[DOCUMENT EXTRACT Boundary: Start]

An Introduction and a Plan

Welcome to the Forefront Identity Manager Powershell Extensibility blog. My name is Billy Kwan and I am the developer for the FIMAutomation Powershell tools included as part of FIM 2010. I’ve been with the Identity Management team for about a year and half now developing features such as the web service, query, and manageability (as a basic).

Since Powershell is one of the many extensibility points of FIM 2010, I’d like to create this blog to highlight the capabilities of this tool beyond what is documented in the upcoming SDK. While the configuration migration is primarily geared towards moving configuration from one system to another, we’ve made changes to the tool over the course of several release candidates to accommodate extensibility scenarios.

I will post at the rate of 1 to 2 posts per week. If there is a specific scenario you would like me to talk about, please contact me via the email link.

I’ll be covering the topics in the following order:

1) An explanation of how each cmdlet works

a. Export-FIMConfig

b. Join-FIMConfig

c. Compare-FIMConfig

d. Import-FIMConfig

2) Overview of the FIMAutomation object model

a. ExportObject

b. MatchObject

c. ImportObject

3) Using FIMAutomation as a client

a. …in Powershell

b. …in managed code

4) Reporting

5) Troubleshooting errors

6) Advanced topics

a. Parallelized import

b. Reuse old join criteria

c. Creating new users without sync

d. Group migration

e. Batch enabling scenarios

A couple of caveats before I begin:

1) All posts here on this blog are provided “as is”. This means these posts are not the official voice of the product team and hence unsupported. I will try my best address your questions but there’s no guarantee that the content posted here will be applicable to your deployments.

[DOCUMENT EXTRACT Boundary: End]

### ASSIGNMENT
Answer these questions about the introductory post above:
1. At what rate will new posts appear?
2. Which cmdlet is the last one listed under "An explanation of how each cmdlet works"?
3. According to the first caveat, what does it mean that the posts are provided "as is"?

[EXCERPTED RECORDS Boundary: Start]

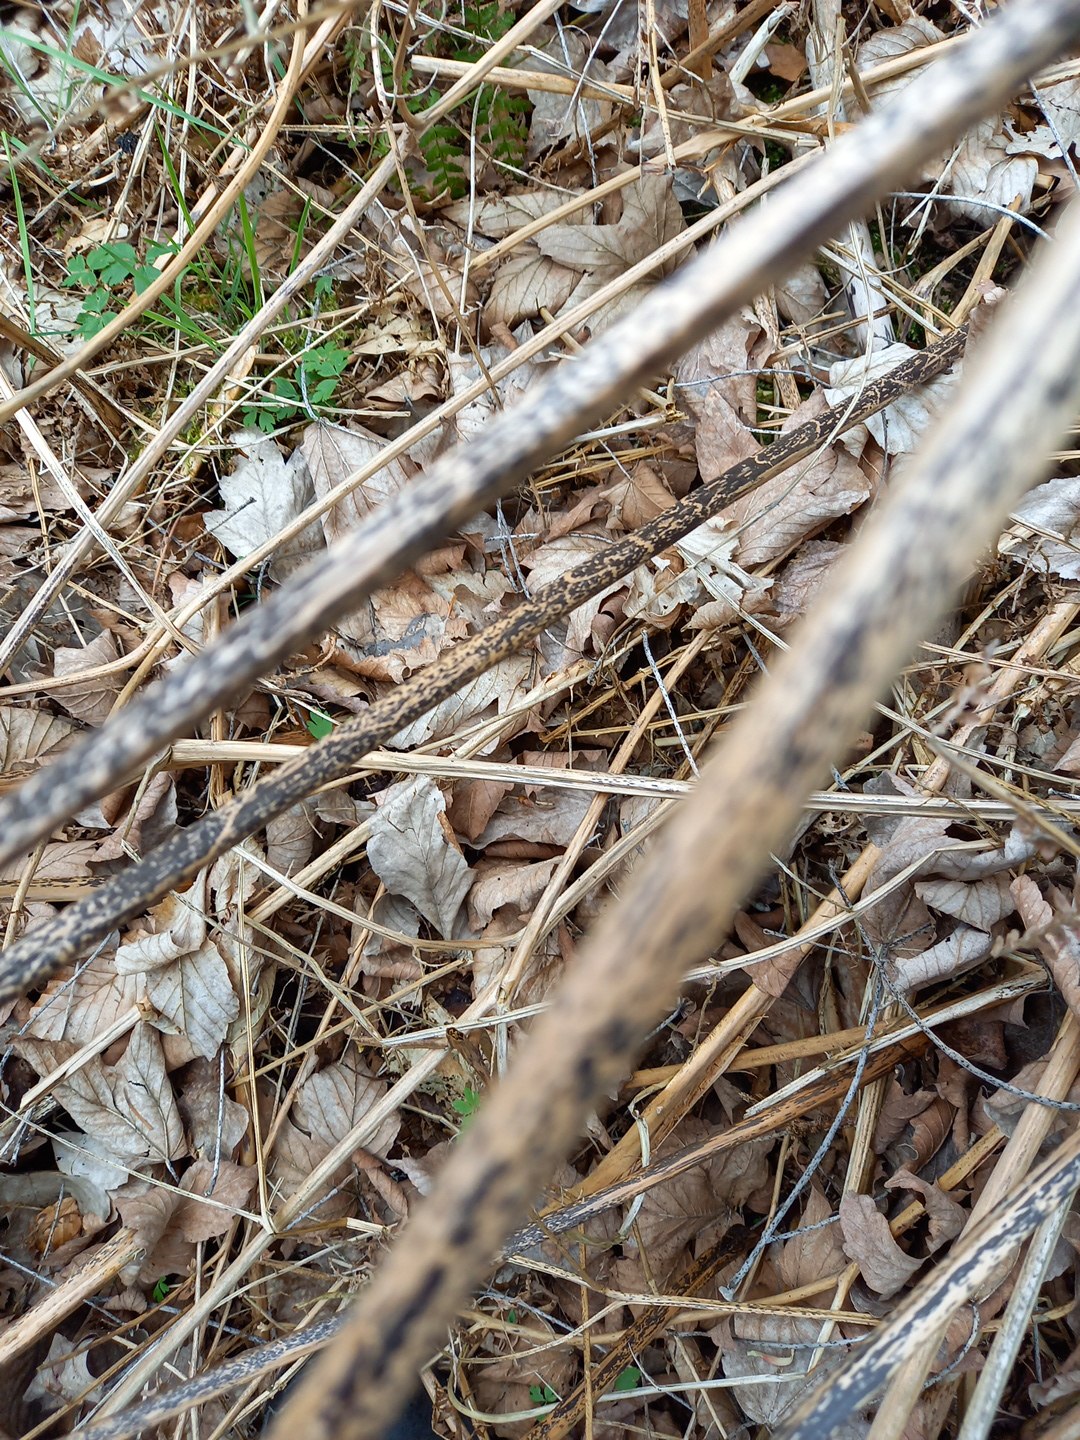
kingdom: Fungi
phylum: Ascomycota
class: Dothideomycetes
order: Pleosporales
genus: Rhopographus
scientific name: Rhopographus filicinus
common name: Bracken map
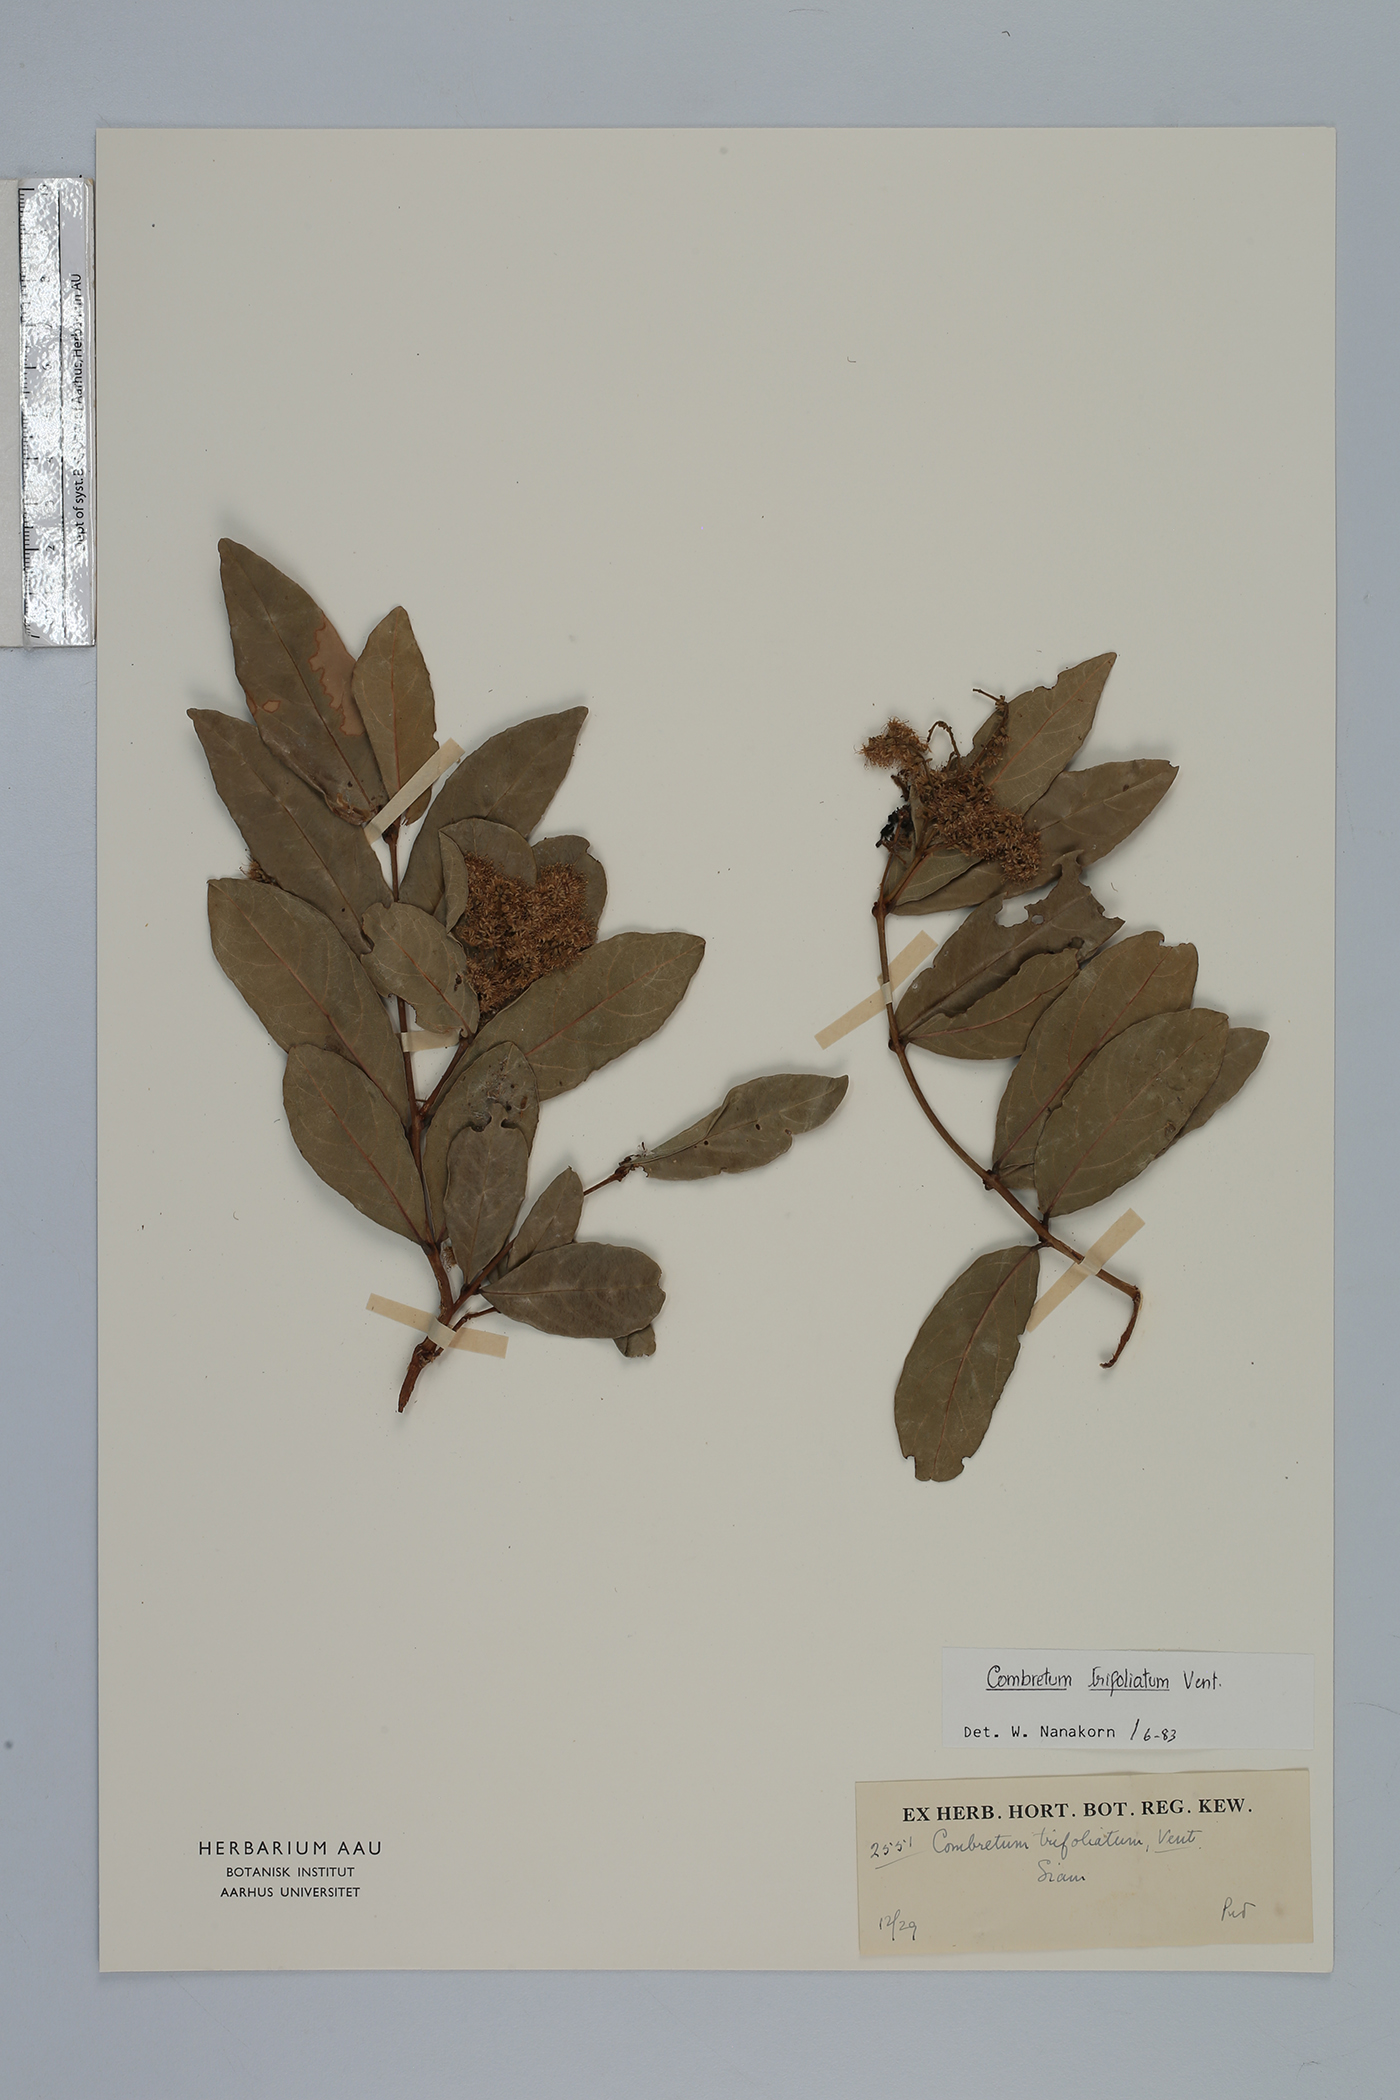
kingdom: Plantae
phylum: Tracheophyta
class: Magnoliopsida
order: Myrtales
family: Combretaceae
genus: Combretum
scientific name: Combretum trifoliatum
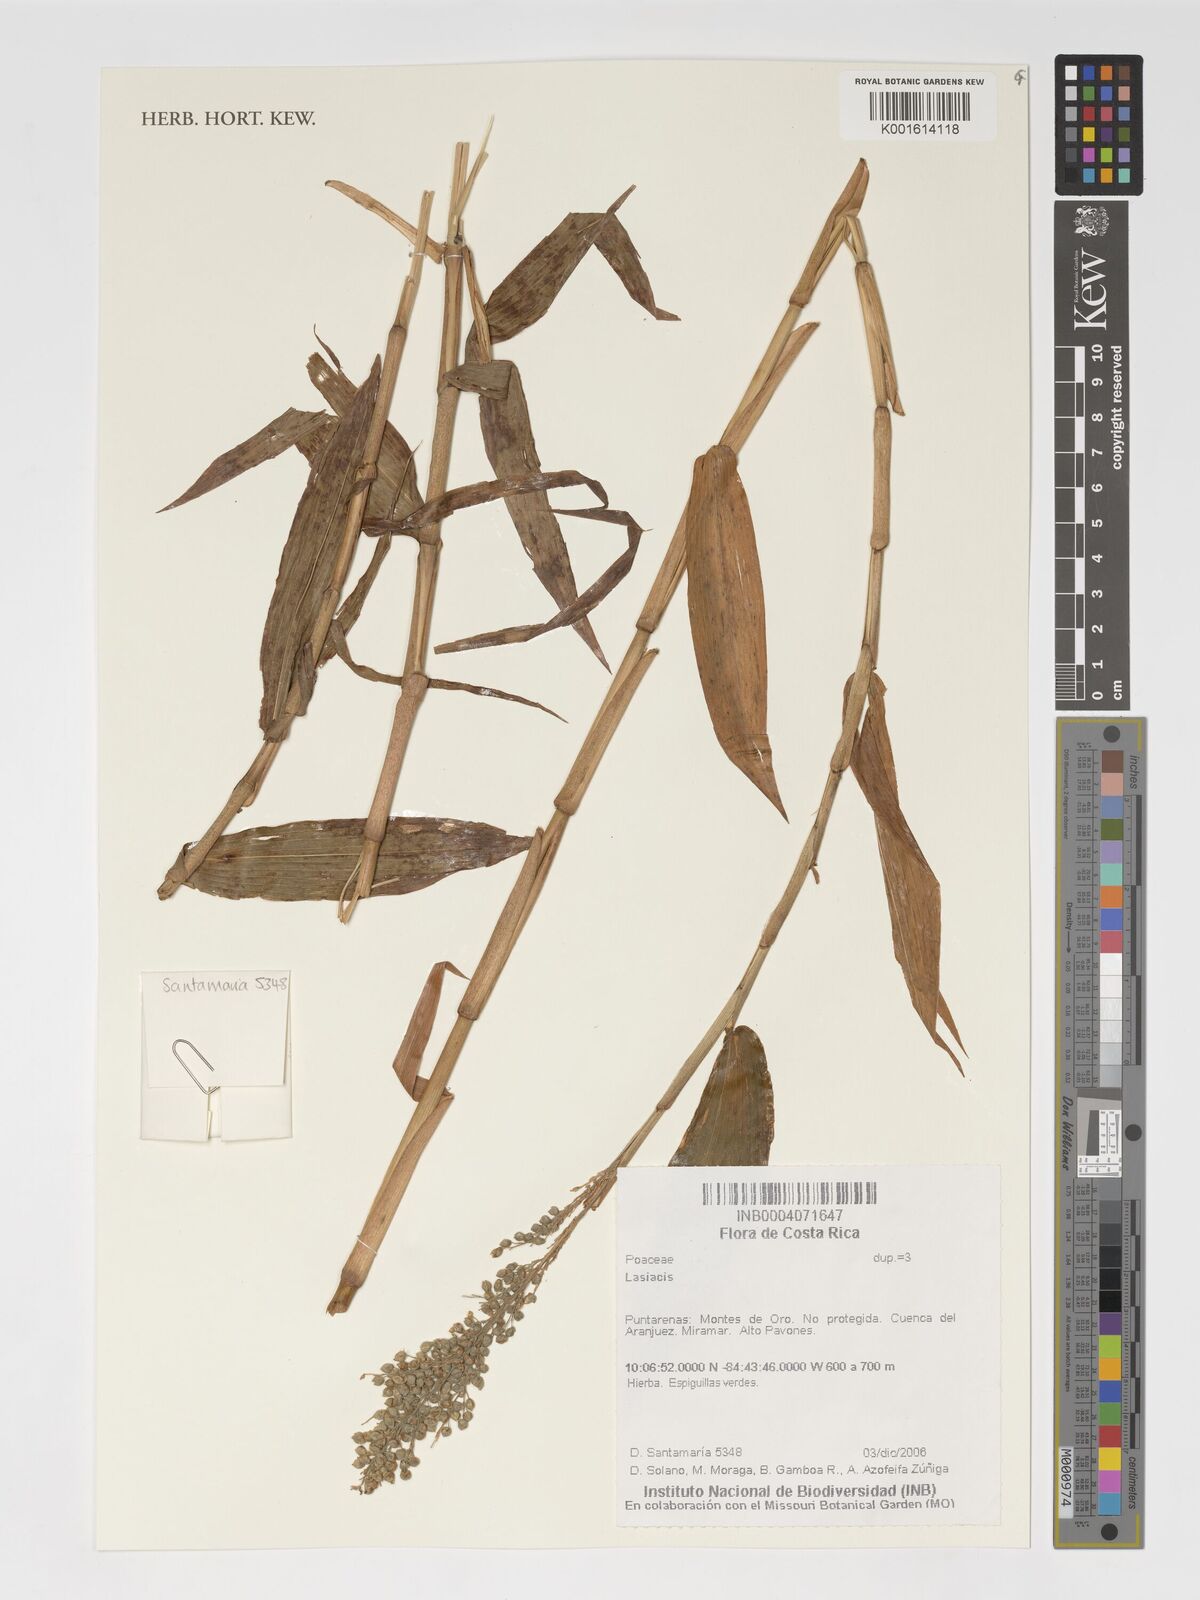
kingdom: Plantae
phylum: Tracheophyta
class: Liliopsida
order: Poales
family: Poaceae
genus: Lasiacis
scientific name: Lasiacis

[EXCERPTED RECORDS Boundary: End]

### SOLUTION TO THIS PROBLEM
1. One to two posts per week.
2. Import-FIMConfig.
3. The posts are not the official voice of the product team and are therefore unsupported.